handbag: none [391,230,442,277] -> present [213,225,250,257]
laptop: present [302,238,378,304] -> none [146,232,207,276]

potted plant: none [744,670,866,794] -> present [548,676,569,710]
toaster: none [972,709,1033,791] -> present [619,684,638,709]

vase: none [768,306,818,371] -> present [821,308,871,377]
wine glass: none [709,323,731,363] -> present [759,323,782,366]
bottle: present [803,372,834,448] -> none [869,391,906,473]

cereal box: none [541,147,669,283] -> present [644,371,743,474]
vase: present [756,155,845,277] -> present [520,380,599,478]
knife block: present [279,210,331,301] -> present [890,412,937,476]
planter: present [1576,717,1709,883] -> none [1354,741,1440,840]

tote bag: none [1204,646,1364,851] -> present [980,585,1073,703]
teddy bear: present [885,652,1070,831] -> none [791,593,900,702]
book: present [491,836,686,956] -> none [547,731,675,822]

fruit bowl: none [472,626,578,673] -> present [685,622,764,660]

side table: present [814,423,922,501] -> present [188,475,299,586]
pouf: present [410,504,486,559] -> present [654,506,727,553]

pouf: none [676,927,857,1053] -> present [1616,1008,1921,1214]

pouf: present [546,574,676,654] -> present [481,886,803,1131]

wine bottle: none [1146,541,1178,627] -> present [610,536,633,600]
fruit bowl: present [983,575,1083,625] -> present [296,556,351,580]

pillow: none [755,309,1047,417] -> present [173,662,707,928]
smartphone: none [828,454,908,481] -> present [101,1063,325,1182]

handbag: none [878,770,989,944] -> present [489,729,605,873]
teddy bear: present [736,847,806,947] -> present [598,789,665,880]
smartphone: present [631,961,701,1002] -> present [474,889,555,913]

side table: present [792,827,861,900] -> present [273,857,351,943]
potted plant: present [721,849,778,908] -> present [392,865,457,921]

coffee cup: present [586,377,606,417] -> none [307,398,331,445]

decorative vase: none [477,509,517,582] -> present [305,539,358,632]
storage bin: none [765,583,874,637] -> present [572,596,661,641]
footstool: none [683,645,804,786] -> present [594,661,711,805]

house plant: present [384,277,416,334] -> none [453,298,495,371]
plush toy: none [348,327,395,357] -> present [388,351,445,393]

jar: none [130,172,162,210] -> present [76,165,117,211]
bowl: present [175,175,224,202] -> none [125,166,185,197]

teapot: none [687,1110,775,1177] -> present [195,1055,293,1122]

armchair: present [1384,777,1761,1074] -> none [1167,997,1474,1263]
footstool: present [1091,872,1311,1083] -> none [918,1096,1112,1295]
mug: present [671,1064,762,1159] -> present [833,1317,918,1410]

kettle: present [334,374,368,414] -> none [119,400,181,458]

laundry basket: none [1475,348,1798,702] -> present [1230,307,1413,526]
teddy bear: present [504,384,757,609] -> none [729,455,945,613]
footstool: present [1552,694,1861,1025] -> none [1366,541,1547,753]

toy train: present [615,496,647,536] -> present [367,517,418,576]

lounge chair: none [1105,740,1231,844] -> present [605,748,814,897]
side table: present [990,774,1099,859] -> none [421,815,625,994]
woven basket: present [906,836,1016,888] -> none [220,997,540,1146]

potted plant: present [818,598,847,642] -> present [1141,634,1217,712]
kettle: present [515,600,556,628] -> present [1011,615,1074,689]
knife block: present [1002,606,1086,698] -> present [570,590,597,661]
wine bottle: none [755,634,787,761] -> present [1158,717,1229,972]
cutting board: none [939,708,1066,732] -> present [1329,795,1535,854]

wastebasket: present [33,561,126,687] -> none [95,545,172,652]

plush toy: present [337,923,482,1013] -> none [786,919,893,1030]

● ● ● ●

▶ **YOUR INSTRUCTIONS**: All that is needed is how many lines of the listing hold the word "handbag", stated as one number.

▶ **RESULT OF THIS EXERCISE**: 2